What is being asked: Which lines in the data below contain the word "worn"? Return each of them.

[Opening Data to examine section]

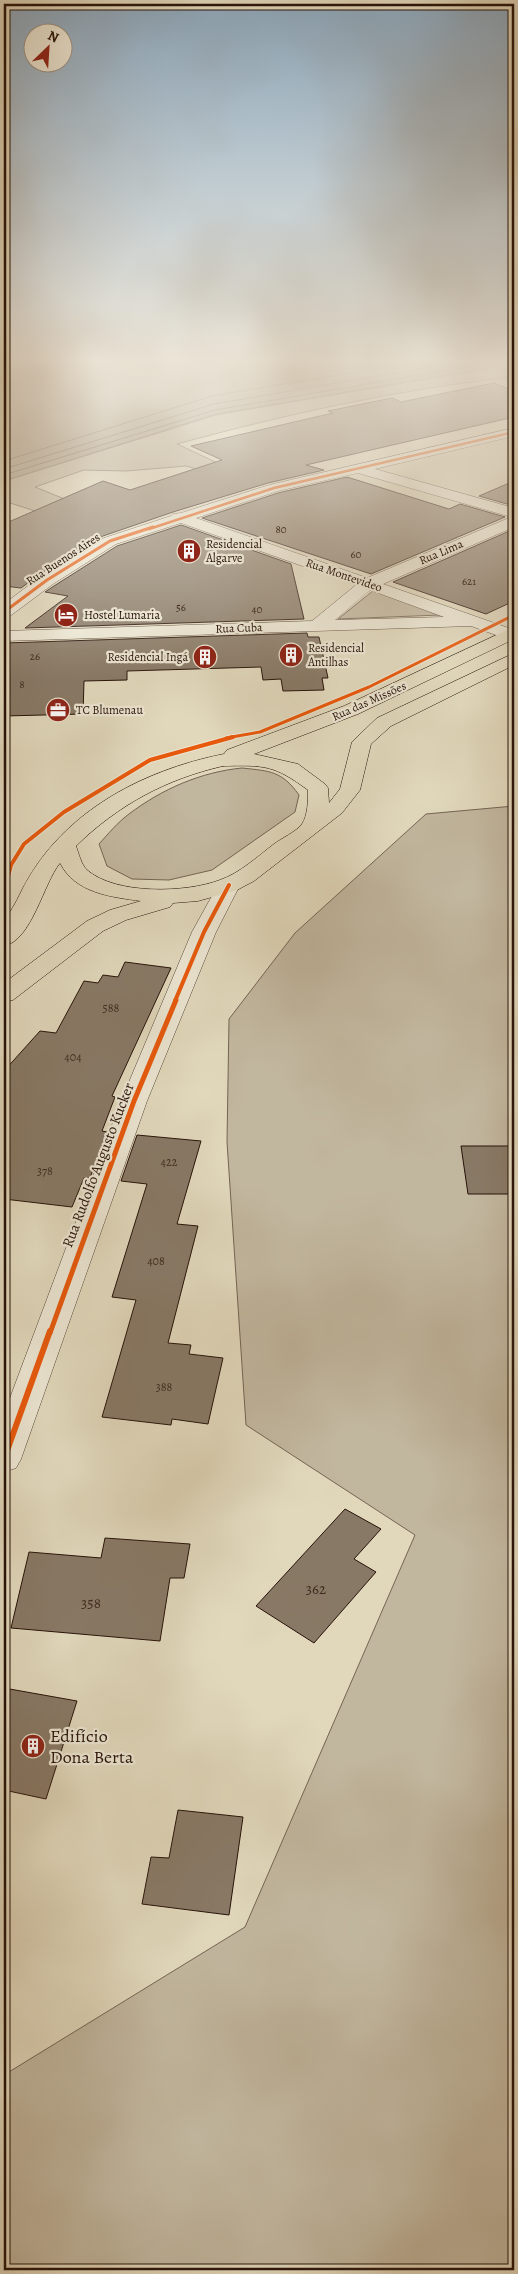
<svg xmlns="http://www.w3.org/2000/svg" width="518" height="2274" viewBox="0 0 518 2274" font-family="Alegreya,serif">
<rect width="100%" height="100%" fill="#e1d8bc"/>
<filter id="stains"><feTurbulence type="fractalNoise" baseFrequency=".004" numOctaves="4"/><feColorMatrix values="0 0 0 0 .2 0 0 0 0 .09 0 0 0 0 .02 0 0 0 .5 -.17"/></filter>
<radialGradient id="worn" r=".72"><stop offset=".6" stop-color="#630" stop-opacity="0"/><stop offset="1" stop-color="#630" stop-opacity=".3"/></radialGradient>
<path fill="#c1b69e" stroke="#746454" d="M514,364v13c-114,12 -227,37 -337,67l77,36 -11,2 -57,-16 -60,5 -42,-1 -49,17 89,36 -27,8 -93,-30v-20l212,-66z
M374,590l66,25 -102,4z
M242,768c28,3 40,3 57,27l-4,17 -83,58 -43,10 -37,-1 -25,-13 -8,-22c9,-10 19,-22 30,-30 33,-25 72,-42 113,-46z
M514,806v1464h-510v-195l241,-148 170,-392 -169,-110 -19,-283 2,-123 66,-86 131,-119z"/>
<path fill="#a2957f" stroke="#716150" d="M4,362h510v2l-298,50 -212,67z"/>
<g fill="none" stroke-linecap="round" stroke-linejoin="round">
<path stroke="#645444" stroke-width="1" d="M4,461l208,-65 203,-34
M4,469l210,-65 245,-42
M4,475l211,-65 281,-48"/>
</g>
<path fill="#887966" stroke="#271209" d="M494,383l20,8v26l-208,48 18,5 -56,13 -95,29 -70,24 -63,38 -19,14 -17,-2v-62l99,-43 27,9 92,-30 -31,-14 142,-33 -5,-2 64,-13 9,4z
M347,477l102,32 11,-5 45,13 -134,57 -169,-56 76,-25z
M514,481v25l-35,-10z
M181,525l110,39 13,55 -279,9 43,-32 -23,-4 9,-6 63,-40z
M514,529v72l-28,13 -93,-32z
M307,633l1,4h11l9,41h-6l2,12 -41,1 -2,-12 -18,1 -2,-13 -134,4v9l-43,1 -1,33 -79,2 1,-73z
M125,962l46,6 -59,128 3,1 -13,34 5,1 -17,46h-6l-12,29 -68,-8v-128l36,-40 16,2 28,-52 14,2 5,-8 15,2z
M137,1135l64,6 -24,83 21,2 -30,117 23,2 -2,9 34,4 -15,66 -36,-5 -1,6 -69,-8 34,-117 -24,-3 35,-113 -26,-3z
M461,1146h53v48h-46z
M345,1509l36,20 -27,30 22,13 -62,71 -58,-37z
M105,1538l85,6 -6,34h-14l-10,63 -149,-13 18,-76 72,6z
M4,1688l73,13 -31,98 -42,-9z
M178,1810l65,7 -14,98 -87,-11 9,-47 18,1z"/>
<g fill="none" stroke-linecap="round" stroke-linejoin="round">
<g stroke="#564436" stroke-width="1">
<path id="minor" d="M514,428v8l-139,33 139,39v19l-131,57 131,46v8h-10l-33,-12 -467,15v-10l308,-10 44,-36 -175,-62 -65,21 -63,40 -43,32 -6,1v-13l37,-28 63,-38 67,-22 2,-2 8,-1 88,-28zM358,473l153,44 -144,61 -171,-60 82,-27zM370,590l74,27 -109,3z
M229,878l8,2 3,5 -24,47 -69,169 -126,358 -5,9 -12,4v-58l117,-313 71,-169 26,-47 3,-5z"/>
</g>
<g stroke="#271209" stroke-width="1">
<path id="major" d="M514,627v12l-156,75 -104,40 44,10 27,20 3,4 1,15 11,-14 12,-47 25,-24 137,-65v12l-123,61 -20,18 -11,46 -18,23 -88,68 -17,9 -39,11 -25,2 -3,4 -44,13 -23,11 -90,69 -9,2v-19l83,-62 23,-11 31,-9c-30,-4 -66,-8 -81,-38 -17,21 -28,77 -56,83 0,-6 -1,-13 0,-19 1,-9 11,-22 15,-31 38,-81 120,-125 205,-142l3,-4 117,-44zM223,766c42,-1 51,-1 85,24 0,10 0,25 -6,34 -6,8 -20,14 -28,20 -17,13 -34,29 -54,36 -34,13 -104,15 -133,-10 -6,-6 -8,-16 -11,-24 42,-41 90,-67 147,-80z"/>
</g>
<use href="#minor" fill="#ece6d3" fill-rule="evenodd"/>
<use href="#major" fill="#e1d8bc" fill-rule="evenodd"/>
<g stroke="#ece6d3" stroke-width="4.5">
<path id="cycleway-far4" d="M149,529l125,-41 240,-56"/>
</g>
<g stroke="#ece6d3" stroke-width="5">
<path id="cycleway-far3" d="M4,612l43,-32 63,-39 43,-14
M226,738l34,-6 109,-45 145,-72"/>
</g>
<g stroke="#ece6d3" stroke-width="6">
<path id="cycleway-far2" d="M4,892l7,-27 13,-21 40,-32 86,-52 83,-23
M175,1001l29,-69 25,-47"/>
</g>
<g stroke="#ece6d3" stroke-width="8">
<path id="cycleway-far1" d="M50,1333l84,-232 42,-101"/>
</g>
<g stroke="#ece6d3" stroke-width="9">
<path id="cycleway" d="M4,1459l46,-128"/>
</g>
<use href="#cycleway-far4" stroke="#e8590c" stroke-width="2.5"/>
<use href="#cycleway-far3" stroke="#e8590c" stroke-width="3"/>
<use href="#cycleway-far2" stroke="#e8590c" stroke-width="4"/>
<use href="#cycleway-far1" stroke="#e8590c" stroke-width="5"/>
<use href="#cycleway" stroke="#e8590c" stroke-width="6"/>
</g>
<linearGradient id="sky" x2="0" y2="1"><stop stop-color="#8ca8be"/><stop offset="0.53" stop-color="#f2ede1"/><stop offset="1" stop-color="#f2ede1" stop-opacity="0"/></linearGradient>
<rect width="518" height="680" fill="url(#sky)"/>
<defs>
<g id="building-disc" transform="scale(1.25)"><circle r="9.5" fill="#8f2418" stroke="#ece6d3"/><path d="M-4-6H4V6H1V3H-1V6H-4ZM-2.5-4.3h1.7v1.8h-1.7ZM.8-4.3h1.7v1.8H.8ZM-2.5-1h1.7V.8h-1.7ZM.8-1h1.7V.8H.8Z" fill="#fff"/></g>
<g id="hotel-disc" transform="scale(1.25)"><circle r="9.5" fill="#8f2418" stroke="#ece6d3"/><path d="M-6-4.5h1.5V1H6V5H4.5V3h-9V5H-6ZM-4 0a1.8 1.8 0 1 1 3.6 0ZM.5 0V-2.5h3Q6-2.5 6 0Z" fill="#fff"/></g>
<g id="office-disc" transform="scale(1.25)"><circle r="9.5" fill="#8f2418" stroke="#ece6d3"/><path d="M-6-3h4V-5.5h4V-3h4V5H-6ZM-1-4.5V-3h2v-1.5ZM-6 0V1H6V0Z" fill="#fff"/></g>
</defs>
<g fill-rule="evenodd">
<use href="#building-disc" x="189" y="551"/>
<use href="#hotel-disc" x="66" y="615"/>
<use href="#building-disc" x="291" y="655"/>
<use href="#building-disc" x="205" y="657"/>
<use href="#office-disc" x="58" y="710"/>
<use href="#building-disc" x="33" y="1746"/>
</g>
<g text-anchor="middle" stroke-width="4.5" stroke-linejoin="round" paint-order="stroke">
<g font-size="11" fill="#3f2c20">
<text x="281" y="533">80</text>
<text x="356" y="558">60</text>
<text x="469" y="585">621</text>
<text x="181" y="611">56</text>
<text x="257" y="613">40</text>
<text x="35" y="660">26</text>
<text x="22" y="688">8</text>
</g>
<g font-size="12" fill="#271209" stroke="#ece6d3" text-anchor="start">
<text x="206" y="548">Residencial<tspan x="206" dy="14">Algarve</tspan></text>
<text x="84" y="619">Hostel Lumaria</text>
<text x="308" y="652">Residencial<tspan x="308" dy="14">Antilhas</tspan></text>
<text x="188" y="661" text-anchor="end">Residencial Ingá</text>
<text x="76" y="714">TC Blumenau</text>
</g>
<g font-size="12" fill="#271209" stroke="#ece6d3">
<text transform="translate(441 552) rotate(-23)" y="4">Rua Lima</text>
<text transform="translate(63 559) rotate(-33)" y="4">Rua Buenos Aires</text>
<text transform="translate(344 575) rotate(19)" y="4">Rua Montevideo</text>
<text transform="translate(239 628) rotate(-2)" y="4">Rua Cuba</text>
<text transform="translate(369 701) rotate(-24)" y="4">Rua das Missões</text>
</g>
<g font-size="12" fill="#3f2c20">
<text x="111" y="1012">588</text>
<text x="73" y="1061">404</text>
<text x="169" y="1166">422</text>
<text x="45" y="1175">378</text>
<text x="156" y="1265">408</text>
<text x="164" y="1391">388</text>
</g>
<g font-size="15" fill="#271209" stroke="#ece6d3">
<text transform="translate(98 1165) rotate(-69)" y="5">Rua Rudolfo Augusto Kucker</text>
</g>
<g font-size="15" fill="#3f2c20">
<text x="316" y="1594">362</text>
<text x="91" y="1608">358</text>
</g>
<g font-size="18" fill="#271209" stroke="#ece6d3" text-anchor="start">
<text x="50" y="1742">Edifício<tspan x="50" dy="21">Dona Berta</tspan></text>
</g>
</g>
<rect width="518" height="2274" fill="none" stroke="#e1d8bc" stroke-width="20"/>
<rect x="5" y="5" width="508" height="2264" fill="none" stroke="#271209" stroke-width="2.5"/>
<rect x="10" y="10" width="498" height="2254" fill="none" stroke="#271209"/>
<g transform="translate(48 48) rotate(25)"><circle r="24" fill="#ece6d3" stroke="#9d9182"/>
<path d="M0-4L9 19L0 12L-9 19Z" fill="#8f2418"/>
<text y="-8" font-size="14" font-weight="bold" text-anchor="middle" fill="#271209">N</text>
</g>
<rect width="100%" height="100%" filter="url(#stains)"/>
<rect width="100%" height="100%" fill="url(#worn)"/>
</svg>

[Closing Data to examine section]

Finished task:
<radialGradient id="worn" r=".72"><stop offset=".6" stop-color="#630" stop-opacity="0"/><stop offset="1" stop-color="#630" stop-opacity=".3"/></radialGradient>
<rect width="100%" height="100%" fill="url(#worn)"/>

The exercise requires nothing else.